> [What to produce]: After finding the line with "Right hand at" in the data below, set down exactly each line through the one with "thumb cmc: (360, 885)", inclusive, and stop there.

Stored data entries:
++++++++++++++++++++

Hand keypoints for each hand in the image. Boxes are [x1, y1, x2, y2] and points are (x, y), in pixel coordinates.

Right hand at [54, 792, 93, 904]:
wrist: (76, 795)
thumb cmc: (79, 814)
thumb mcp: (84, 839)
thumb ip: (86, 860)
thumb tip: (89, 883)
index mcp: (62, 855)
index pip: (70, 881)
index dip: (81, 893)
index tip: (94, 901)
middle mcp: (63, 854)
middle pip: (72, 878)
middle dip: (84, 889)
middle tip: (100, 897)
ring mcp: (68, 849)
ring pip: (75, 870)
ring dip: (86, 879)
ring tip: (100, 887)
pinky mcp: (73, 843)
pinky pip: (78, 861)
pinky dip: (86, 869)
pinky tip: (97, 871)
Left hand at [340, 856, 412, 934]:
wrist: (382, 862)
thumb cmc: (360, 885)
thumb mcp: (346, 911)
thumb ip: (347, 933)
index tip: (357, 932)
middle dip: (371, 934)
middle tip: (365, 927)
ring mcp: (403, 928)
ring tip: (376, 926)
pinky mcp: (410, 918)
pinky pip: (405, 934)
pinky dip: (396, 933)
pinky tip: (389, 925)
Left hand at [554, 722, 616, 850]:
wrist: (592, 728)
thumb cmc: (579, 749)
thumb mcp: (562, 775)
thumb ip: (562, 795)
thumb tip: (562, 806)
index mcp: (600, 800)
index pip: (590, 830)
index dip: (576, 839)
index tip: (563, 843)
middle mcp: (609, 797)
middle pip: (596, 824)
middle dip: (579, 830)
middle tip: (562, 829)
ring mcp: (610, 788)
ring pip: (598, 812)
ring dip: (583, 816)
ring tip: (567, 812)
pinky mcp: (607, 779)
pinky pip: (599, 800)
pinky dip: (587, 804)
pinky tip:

++++++++++++++++++++

> [Solution for this problem]:
Right hand at [54, 792, 93, 904]:
wrist: (76, 795)
thumb cmc: (79, 814)
thumb mcp: (84, 839)
thumb ip: (86, 860)
thumb tip: (89, 883)
index mcp: (62, 855)
index pip: (70, 881)
index dip: (81, 893)
index tip: (94, 901)
middle mcp: (63, 854)
middle pip: (72, 878)
middle dip: (84, 889)
middle tip: (100, 897)
ring mcp: (68, 849)
ring pip: (75, 870)
ring dip: (86, 879)
ring tip: (100, 887)
pinky mcp: (73, 843)
pinky pip: (78, 861)
pinky dip: (86, 869)
pinky tip: (97, 871)
Left hand at [340, 856, 412, 934]:
wrist: (382, 862)
thumb cmc: (360, 885)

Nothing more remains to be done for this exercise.